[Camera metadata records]
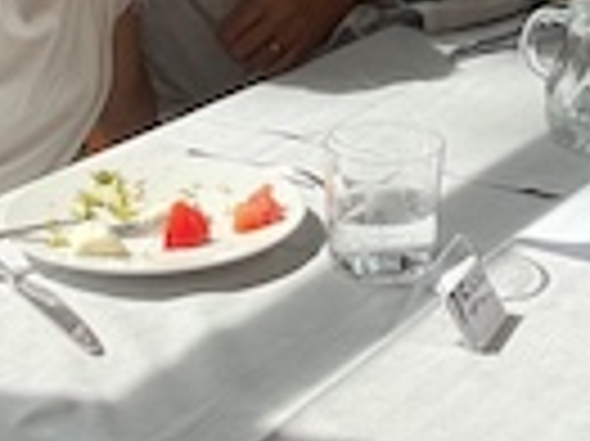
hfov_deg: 17.5
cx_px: 522
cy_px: -52
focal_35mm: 111
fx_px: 1890
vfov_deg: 13.1
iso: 25
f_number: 1.8
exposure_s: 1/146
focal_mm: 3
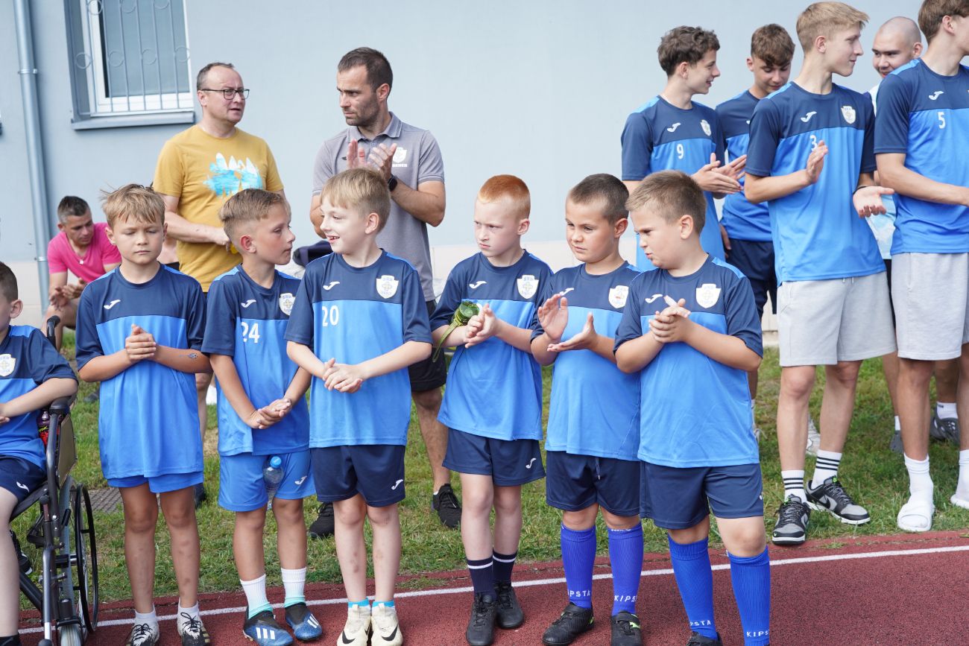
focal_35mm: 52
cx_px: 484
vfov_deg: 26.0
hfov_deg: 38.2
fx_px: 1400
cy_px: 323
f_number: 4.5
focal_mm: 52
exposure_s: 1/400
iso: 250
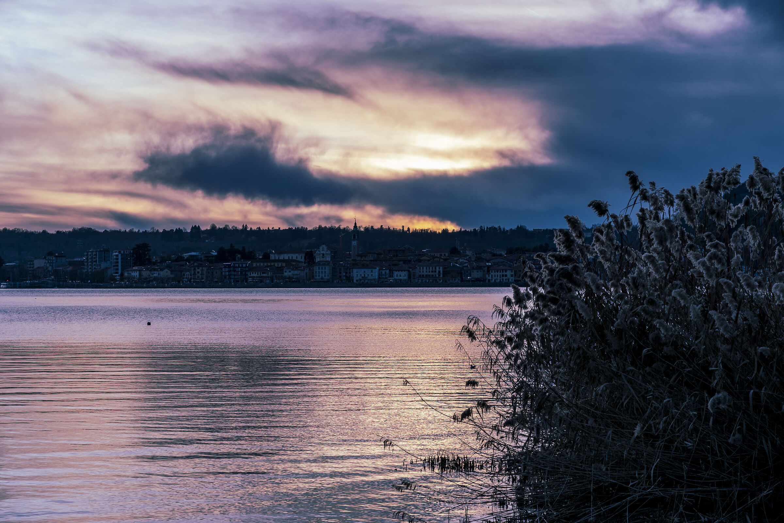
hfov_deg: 25.1
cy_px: 262
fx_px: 1764
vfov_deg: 16.9
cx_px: 392
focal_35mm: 81
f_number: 7.1
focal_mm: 81
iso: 50
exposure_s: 1/125
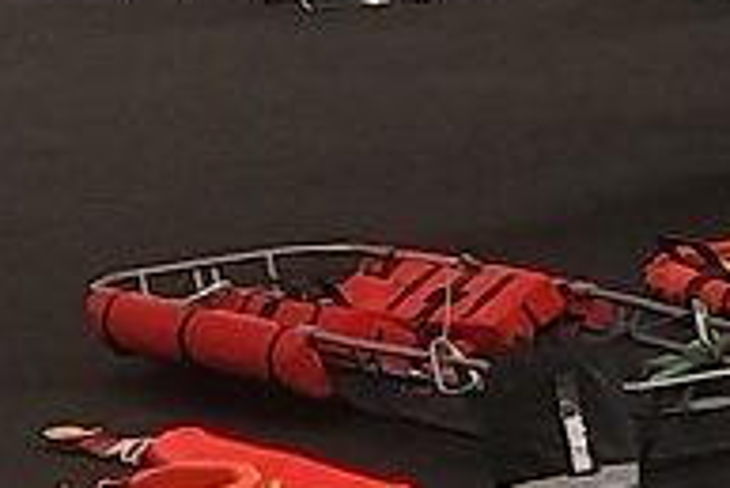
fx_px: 3409
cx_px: 1142
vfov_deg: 7.8
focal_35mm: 168
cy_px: -564
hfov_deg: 11.6
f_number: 1.8
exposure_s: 1/50
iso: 200
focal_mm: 4
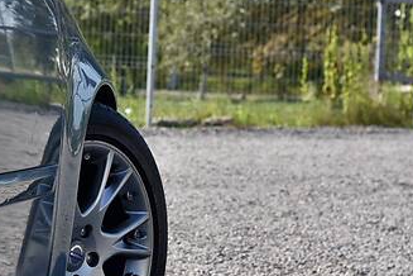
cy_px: 16
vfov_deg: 8.6
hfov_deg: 12.8
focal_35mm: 159
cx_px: 25
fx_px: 1824
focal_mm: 65
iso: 200
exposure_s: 1/640
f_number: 6.3
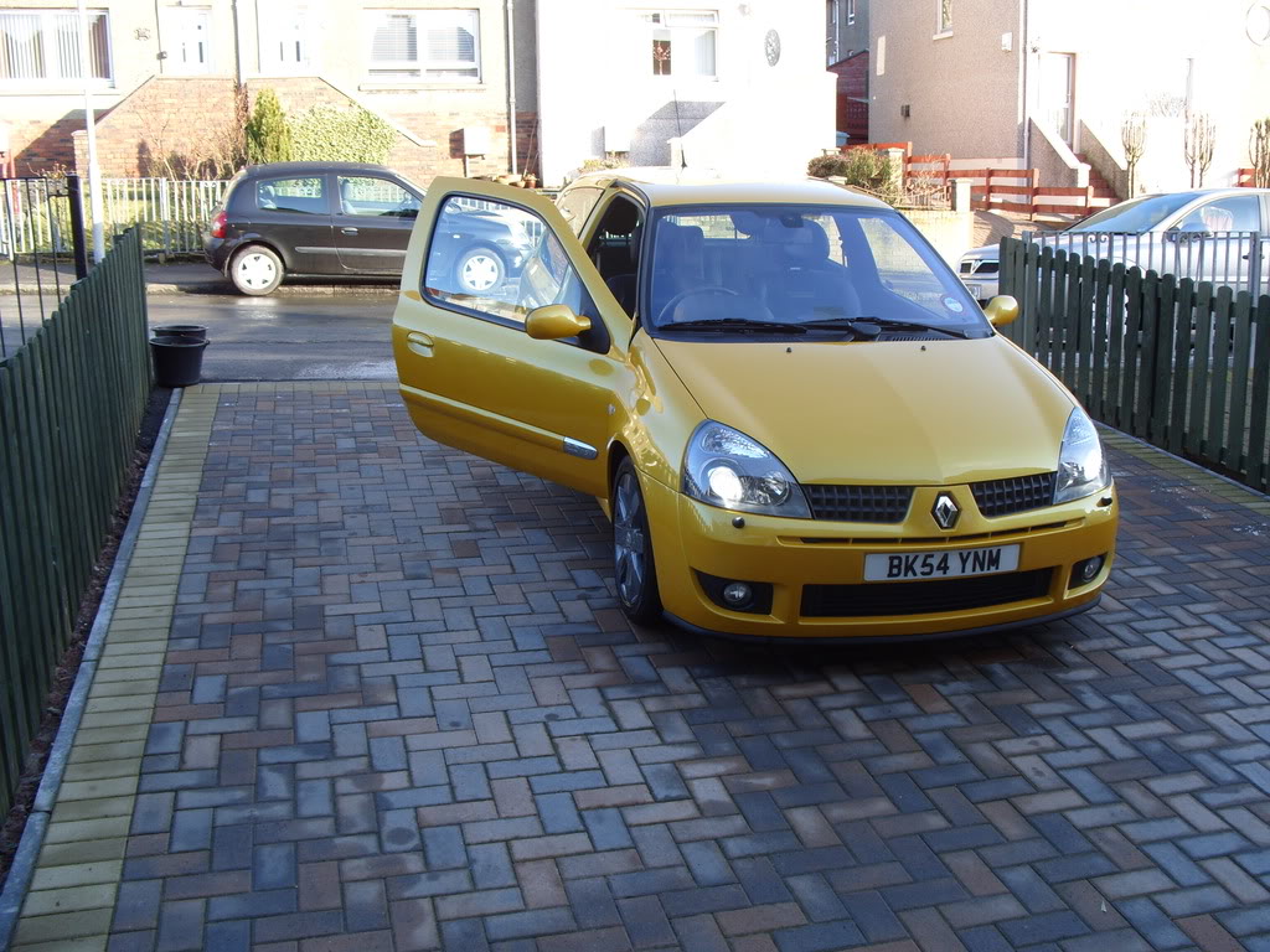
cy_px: 476
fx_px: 1284
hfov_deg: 52.6
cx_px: 635
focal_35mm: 35
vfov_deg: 40.7
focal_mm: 7.8
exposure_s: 1/125
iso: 80
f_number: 3.7
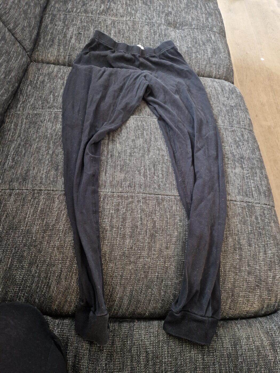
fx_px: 248
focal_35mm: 23
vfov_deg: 73.9
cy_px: 186
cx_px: 140
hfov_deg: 58.9
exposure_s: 1/25
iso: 800
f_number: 1.8
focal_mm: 5.4
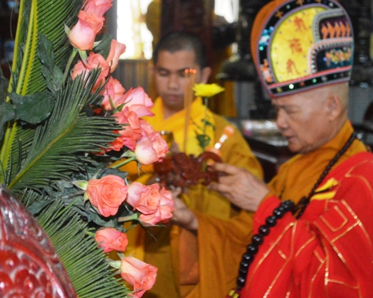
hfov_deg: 20.8
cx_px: 220
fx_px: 1016
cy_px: 147
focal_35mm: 92
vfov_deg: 16.7
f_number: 5.6
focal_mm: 48
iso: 3200
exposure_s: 1/60
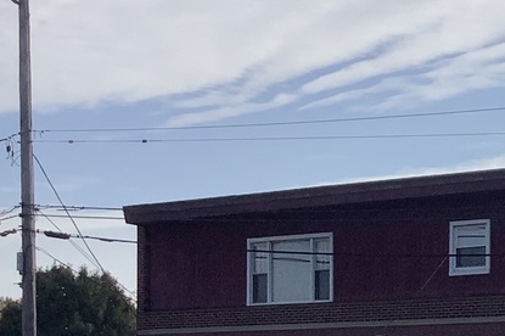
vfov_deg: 11.8
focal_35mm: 112
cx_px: 781
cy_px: 478
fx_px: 1570
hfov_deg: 16.5
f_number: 2.4
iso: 25
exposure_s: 1/2092
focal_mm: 3.3
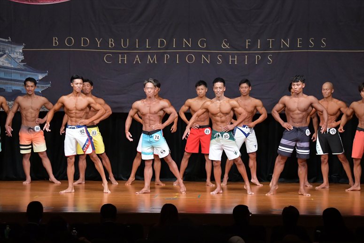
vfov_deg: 8.7
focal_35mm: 157
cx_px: 182
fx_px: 1587
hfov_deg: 13.1
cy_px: 122
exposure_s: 1/400
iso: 5000
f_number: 5.6
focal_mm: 105
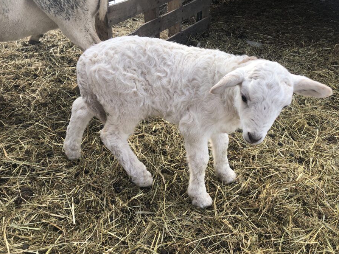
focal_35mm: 32
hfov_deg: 56.7
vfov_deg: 44.1
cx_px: 184
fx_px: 313
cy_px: 113
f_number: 1.8
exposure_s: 1/527
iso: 20
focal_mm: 4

YOUR INSTRUCTIONS -
From the line containing "fx_px: 1824" down to the last line of the entries above, retype each line exactly as it stands, but skip the pictures.

THE COMPLETED TASK -
fx_px: 1824
focal_mm: 65
iso: 200
exposure_s: 1/640
f_number: 6.3
cy_px: 476
fx_px: 1284
hfov_deg: 52.6
cx_px: 635
focal_35mm: 35
vfov_deg: 40.7
focal_mm: 7.8
exposure_s: 1/125
iso: 80
f_number: 3.7
fx_px: 248
focal_35mm: 23
vfov_deg: 73.9
cy_px: 186
cx_px: 140
hfov_deg: 58.9
exposure_s: 1/25
iso: 800
f_number: 1.8
focal_mm: 5.4
hfov_deg: 20.8
cx_px: 220
fx_px: 1016
cy_px: 147
focal_35mm: 92
vfov_deg: 16.7
f_number: 5.6
focal_mm: 48
iso: 3200
exposure_s: 1/60
vfov_deg: 11.8
focal_35mm: 112
cx_px: 781
cy_px: 478
fx_px: 1570
hfov_deg: 16.5
f_number: 2.4
iso: 25
exposure_s: 1/2092
focal_mm: 3.3
vfov_deg: 8.7
focal_35mm: 157
cx_px: 182
fx_px: 1587
hfov_deg: 13.1
cy_px: 122
exposure_s: 1/400
iso: 5000
f_number: 5.6
focal_mm: 105
focal_35mm: 32
hfov_deg: 56.7
vfov_deg: 44.1
cx_px: 184
fx_px: 313
cy_px: 113
f_number: 1.8
exposure_s: 1/527
iso: 20
focal_mm: 4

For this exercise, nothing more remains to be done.